▸ **DATA FOR THE TASK**:
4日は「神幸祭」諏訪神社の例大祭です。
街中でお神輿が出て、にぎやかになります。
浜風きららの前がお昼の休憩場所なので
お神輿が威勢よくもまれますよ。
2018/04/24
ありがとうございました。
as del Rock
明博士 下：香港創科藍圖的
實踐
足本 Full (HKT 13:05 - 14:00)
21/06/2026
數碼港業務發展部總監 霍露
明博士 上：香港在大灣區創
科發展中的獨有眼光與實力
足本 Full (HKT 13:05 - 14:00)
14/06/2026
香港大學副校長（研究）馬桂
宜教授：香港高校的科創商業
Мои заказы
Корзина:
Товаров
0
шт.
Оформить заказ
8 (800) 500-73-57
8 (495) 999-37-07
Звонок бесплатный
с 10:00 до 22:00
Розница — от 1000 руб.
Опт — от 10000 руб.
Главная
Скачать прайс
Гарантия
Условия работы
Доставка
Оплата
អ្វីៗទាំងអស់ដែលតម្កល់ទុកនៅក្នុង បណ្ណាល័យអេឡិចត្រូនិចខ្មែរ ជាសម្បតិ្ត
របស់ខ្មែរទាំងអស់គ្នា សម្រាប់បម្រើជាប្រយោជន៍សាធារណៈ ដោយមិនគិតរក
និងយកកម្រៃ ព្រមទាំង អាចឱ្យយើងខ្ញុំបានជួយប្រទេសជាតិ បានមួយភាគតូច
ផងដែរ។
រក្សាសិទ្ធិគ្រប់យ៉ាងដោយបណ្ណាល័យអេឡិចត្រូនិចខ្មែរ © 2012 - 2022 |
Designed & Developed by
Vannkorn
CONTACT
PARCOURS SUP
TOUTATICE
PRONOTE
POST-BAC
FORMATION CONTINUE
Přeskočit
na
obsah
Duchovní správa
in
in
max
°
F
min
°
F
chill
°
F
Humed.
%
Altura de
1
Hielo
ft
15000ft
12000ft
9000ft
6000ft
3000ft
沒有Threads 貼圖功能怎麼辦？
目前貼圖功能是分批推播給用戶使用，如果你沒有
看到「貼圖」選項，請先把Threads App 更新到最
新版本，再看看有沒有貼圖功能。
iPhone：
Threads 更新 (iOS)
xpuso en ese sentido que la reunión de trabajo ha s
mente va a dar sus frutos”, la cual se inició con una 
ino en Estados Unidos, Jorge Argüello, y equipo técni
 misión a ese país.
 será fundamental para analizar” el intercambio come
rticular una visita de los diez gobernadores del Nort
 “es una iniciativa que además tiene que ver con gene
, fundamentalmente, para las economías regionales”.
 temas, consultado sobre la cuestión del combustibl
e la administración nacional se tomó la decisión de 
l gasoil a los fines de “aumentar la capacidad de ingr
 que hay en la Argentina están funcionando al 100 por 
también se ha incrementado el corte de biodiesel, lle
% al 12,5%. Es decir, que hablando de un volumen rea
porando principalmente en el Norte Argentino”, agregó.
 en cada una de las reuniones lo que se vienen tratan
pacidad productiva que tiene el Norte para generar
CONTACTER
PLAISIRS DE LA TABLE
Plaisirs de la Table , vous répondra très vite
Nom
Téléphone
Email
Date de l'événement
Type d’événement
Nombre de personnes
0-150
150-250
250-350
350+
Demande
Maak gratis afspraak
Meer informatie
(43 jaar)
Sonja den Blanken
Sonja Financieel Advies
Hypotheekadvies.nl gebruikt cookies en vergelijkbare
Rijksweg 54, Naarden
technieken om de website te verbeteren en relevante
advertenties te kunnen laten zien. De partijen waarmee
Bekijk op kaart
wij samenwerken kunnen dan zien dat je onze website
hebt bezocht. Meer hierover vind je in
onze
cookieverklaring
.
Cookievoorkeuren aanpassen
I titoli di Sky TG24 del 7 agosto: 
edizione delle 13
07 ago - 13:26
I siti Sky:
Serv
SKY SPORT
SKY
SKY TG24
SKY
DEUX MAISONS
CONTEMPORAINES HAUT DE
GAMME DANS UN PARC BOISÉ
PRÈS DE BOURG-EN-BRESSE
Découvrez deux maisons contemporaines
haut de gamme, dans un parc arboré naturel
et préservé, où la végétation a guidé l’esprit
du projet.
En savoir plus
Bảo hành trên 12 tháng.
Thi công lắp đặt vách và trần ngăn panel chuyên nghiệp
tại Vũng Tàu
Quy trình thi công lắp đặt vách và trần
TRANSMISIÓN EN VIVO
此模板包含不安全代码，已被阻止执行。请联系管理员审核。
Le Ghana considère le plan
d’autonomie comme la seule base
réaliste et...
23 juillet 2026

▸ **DIRECTIONS FOR THIS TASK**: Search the entries for the word "kunnen" and copy every line that holds it.

▸ **EXERCISE SOLUTION**:
advertenties te kunnen laten zien. De partijen waarmee
wij samenwerken kunnen dan zien dat je onze website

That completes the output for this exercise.